Dans son examen médico-légal du testament de Nobel, Heffermehl a également pu s'appuyer sur la perspicacité de Ragnvald Moe, un secrétaire de longue date du Comité Nobel norvégien. Dans un livre inhabituel dans la mesure où il retrace l'histoire du prix Nobel de la paix et du mouvement pour la paix de 1896 à 1930 (publié en 1932 en français), Moe note les changements apportés par Nobel concernant le prix de la paix dans son testament final par rapport à avec la version précédente et a conclu qu'ils « couvrent de manière plus adéquate les différents aspects du mouvement pacifiste dans les années 1890 ».

Très récemment, la campagne de Heffermehl a atteint un point culminant stupéfiant lorsqu'un ancien président du Comité (2009-2015) a déclaré que la compréhension de la paix par Nobel (et des « champions de la paix ») devrait être le principe directeur du Comité et impose des restrictions sur la nature de la paix. travail qui peut être considéré pour le prix. Il s'agit de l'éminent homme politique Thorbjørn Jagland, ancien Premier ministre et ministre des Affaires étrangères norvégien. En 2009, il a cumulé les fonctions de président du comité Nobel et de président du Parlement, puis de membre du comité et de secrétaire général du Conseil de l'Europe. Dans ses mémoires (2021), il écrit qu'« il ne fait aucun doute qu'Alfred Nobel voulait que le monde surmonte le nationalisme et le militarisme. Un nouvel ordre mondial devait se développer – il voulait faire quelque chose avec le monde. Il est clair que les critères énoncés dans le testament constituent des restrictions quant à la personne à qui le prix peut être attribué. Elle ne peut être accordée à toutes les personnes de bonne volonté qui souhaitent le meilleur pour l’humanité. Les lauréats du prix doivent avoir un programme clair dont on peut dire qu'il mène à l'objectif de l'abolition du militarisme et du nationalisme et à la formation d'un nouvel ordre international. Heffermehl a cité les paroles de Jagland dans son discours lors d'un événement au centre d'Oslo en novembre dernier, inaugurant Le vrai prix Nobel de la paix et a affirmé à juste titre qu’il avait désormais un allié aux références irréprochables. Il se pourrait bien que Jagland ait finalement été convaincu par l’affaire poursuivie avec tant de ténacité par Heffermehl. Heffermehl a déclaré : « Je souhaite déclarer terminée ma guerre de seize ans avec les lauréats du prix Nobel. Nous pouvons procéder sur la base d'une interprétation commune. Il est ironique qu’il décède quelques semaines plus tard à ce moment crucial. Reste à savoir si sa campagne aura eu un impact durable sur les futures décisions du Comité Nobel.

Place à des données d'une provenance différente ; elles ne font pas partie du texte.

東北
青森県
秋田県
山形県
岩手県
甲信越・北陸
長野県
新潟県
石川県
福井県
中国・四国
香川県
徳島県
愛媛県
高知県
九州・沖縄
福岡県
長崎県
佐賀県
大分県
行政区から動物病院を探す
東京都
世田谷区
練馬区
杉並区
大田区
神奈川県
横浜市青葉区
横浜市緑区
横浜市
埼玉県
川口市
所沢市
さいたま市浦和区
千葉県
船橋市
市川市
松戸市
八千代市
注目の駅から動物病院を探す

(Dr) Peter van den Dungen est maître de conférences/conférencier invité (1976-2015) en études sur la paix, Université de Bradford, Royaume-Uni ; chercheur invité, Institut Nobel norvégien (2000) ; Auteur de plusieurs publications sur le prix Nobel de la paix, dont certaines publiées par l'Institut.

une réponse

  1. Un homme si bon, avec une boussole morale forte et claire. Son énergie et sa détermination à faire ce qui était juste étaient vraiment remarquables. Quelle bénédiction il a été pour les campagnes internationales visant à libérer Mordechai Vanunu et pour la lutte pour un monde pacifique et sans nucléaire. Je suis tellement heureux de l'avoir connu et de l'avoir appelé mon ami.